A bandit on the run, Peso Herrera (Gilbert Roland) is infamous throughout the American Southwest. While visiting friends (and maybe family), Peso begins to follow a passing stagecoach full of passengers. The stagecoach pulls into Tonto Valley Station on the line, a stop run by Tom Herrera (Robert Horton), Peso’s son. Smoke signals have been seen in the desert hills, leading Tom to suspect an attack is coming. With about a dozen people inside the adobe-walled stage station, Tom preps for an attack. As for Peso, the bandit has his eyes on the Wells Fargo box weighted down with gold.
This 1952 B-western from director Harold Kress has been sitting on my DVR since mid-October after an airing on Turner Classic Movies. I ain’t timely, but I caught up! It’s become harder for me to find westerns I haven’t seen before, but ‘Smoke’ was pretty entertaining. There’s a feel of a TV episode with a few extra minutes with a final running time of just 67 minutes.
The main locale is the walled-off stage station which works to show off the danger and isolation. There’s also the sense of almost a western stage play. We see Apaches at times, but the threat of an attack from outside the walls is just as effective. Stage stations are a familiar locale for countless westerns, and ‘Smoke’ manages to have some fun with that familiarity. As well, there are some secrets and mysteries to be revealed along the way.
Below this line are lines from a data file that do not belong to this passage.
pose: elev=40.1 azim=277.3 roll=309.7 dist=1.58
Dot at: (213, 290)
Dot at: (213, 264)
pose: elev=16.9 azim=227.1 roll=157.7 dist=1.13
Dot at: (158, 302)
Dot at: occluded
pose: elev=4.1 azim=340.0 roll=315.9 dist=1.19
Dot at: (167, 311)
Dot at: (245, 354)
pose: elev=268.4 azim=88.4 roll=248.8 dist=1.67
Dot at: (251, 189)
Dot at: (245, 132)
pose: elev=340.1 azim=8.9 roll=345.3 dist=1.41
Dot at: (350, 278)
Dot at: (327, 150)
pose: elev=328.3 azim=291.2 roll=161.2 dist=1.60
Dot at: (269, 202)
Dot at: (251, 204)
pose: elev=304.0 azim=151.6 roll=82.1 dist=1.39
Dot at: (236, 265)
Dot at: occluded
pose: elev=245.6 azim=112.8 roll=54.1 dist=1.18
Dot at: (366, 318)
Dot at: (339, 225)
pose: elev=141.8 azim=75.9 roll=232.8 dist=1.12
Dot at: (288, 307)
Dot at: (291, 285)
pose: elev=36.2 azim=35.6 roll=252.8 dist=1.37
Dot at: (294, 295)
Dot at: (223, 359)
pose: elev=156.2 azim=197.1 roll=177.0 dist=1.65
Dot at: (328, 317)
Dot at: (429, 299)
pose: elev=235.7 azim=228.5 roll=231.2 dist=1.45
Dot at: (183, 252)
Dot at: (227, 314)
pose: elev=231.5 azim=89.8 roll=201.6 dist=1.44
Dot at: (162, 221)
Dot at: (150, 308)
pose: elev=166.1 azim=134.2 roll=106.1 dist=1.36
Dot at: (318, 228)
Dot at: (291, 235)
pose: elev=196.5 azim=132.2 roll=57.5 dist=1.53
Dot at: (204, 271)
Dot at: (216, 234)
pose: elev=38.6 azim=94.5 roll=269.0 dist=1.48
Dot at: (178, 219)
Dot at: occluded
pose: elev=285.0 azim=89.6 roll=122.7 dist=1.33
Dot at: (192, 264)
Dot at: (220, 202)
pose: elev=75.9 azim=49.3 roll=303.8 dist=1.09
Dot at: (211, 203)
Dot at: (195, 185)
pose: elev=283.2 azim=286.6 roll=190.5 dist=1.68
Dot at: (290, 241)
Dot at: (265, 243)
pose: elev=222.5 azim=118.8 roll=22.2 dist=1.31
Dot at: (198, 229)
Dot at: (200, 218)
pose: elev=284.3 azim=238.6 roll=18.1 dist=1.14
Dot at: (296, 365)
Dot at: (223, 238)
So how about some ensemble cast? Roland hams it up in stereotypical fashion as Mexican bandit Peso Herrera. He’s duded up like a western star of the 1930s and looks a little too polished all-around. He plays his guitar, woos the ladies, yells ‘Ay, Chihuahua!’ too much and resorts to basically every stereotype of a Mexican bandit ever. Horton comes off in better fashion as his son, Tom, a capable worker, a good shot, and similarly able to woo the lades. The father-son western dynamic is cool but is underdone at times by Roland’s theatrics.
The rest of the ensemble doesn’t boast much star power, but there’s some welcome familiar faces. Glenda Farrell plays Fanny, a middle-aged saloon/casino girl who knows Peso quite well. Barbara Ruick (angelic daughter of cavalry officer Douglas Dumbrille) and Patricia Tiernan (sexy, back-stabbing ex of Tom’s) fight for Horton’s attention as potential love interests. Gene Lockhart is the business-like stage rep, a young Robert Blake is Luis, a half Mexican, half-Apache worker, Myron Healey as Pike Curtis, a drifter, Harry Morgan as stagecoach driver Ed Cotten, Argentina Brunetti as Madre, the station cook, and Hank Worden, Emmett Lynn and Chubby Johnson as workers at the stage station. Also look briefly for Iron Eyes Cody as an Apache chief.
Not too much to analyze here with ‘Smoke.’ It’s fun. A little slow in the beginning, but it picks up steam pretty quick. I was surprised by the lack of casualties in the action-packed finale, but I guess those walls were pretty protective! A decent western that fans will definitely appreciate.